◆ **Qué hacer**:
A: Responde estas preguntas a partir del texto sobre el lobster roll:
(i) ¿En qué año se inventó el plato, según los registros?
(ii) ¿En qué tipo de pan se sirve el lobster roll?
(iii) En el siglo XVI en New England, ¿cuántas veces a la semana, como máximo, se podía dar langosta a los prisioneros?
B: Imprime sin cambios el tramo del texto sobre el lobster roll que va desde "Foster Wallace cuenta" hasta "que se enfermaran[3].".
+++ Texto del ejercicio
El plato que está frente a mí es un patrimonio culinario de New England inventado en 1929, según cuentan los registros. No es un gran ejercicio de creatividad, ni siquiera una combinación insospechada de gustos, pero el lobster roll es un pequeño espejo para vernos en la arbitrariedad de eso que llaman lujo. Mayonesa, langosta, sal, pimienta, mantequilla, pan. Poco más.

A primera vista “Hablemos de langostas” es un reportaje sin muchas piruetas. Acontecimientos, datos, personajes, información histórica[1]. Poco más. Pero la ironía soterrada de Foster Wallace va convirtiendo al texto en otra cosa hasta darle una dimensión de postulado ético: “¿Está bien hervir a una criatura viva y sensible solamente para nuestro placer gustativo?”, se pregunta el escritor estadounidense.

El lobster roll viene en un pan de hot dog con variaciones gourmet más o menos mantequillosas, así que la sorpresa es inevitable: ¿es este el mismo animal con el que los ricos se ufanan de ser ricos? Esta carne embadurnada en mayonesa con un poco de apio y cilantro, ¿viene de ese crustáceo al que algún sádico se le ocurrió cocinar vivo? De serlo, ¿por qué este plato tiene apariencia de fast-food[2]? ¿Por qué con ocho dólares puedes comprar una ración para matar a una comunidad de alérgicos?

Foster Wallace cuenta que no hay nada glamoroso entre las langostas vivas. Son de color marrón verdoso y carroñeras, una versión marina de las cucarachas, y durante el siglo XVI eran una plaga tan mal considerada en New England que estaba prohibido darla de comer a prisioneros más de una vez a la semana. No vaya a ser que se enfermaran[3].
++++++
+++ Líneas extraídas
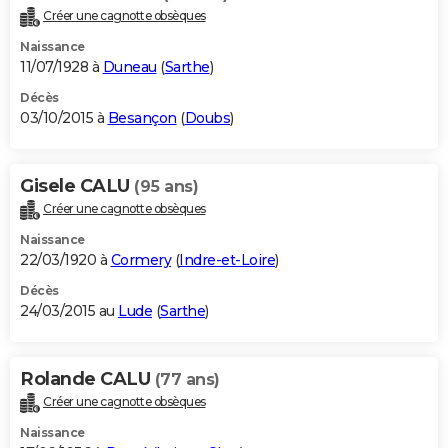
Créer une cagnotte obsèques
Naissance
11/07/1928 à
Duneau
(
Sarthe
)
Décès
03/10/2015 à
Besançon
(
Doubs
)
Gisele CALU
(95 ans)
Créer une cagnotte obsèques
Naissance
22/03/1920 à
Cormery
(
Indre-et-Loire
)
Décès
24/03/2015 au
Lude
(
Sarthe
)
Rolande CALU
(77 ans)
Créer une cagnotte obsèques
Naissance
++++++
◆ **Soluciones por tarea**:
A:
(i) En 1929.
(ii) En un pan de hot dog.
(iii) Una vez a la semana.

B:
Foster Wallace cuenta que no hay nada glamoroso entre las langostas vivas. Son de color marrón verdoso y carroñeras, una versión marina de las cucarachas, y durante el siglo XVI eran una plaga tan mal considerada en New England que estaba prohibido darla de comer a prisioneros más de una vez a la semana. No vaya a ser que se enfermaran[3].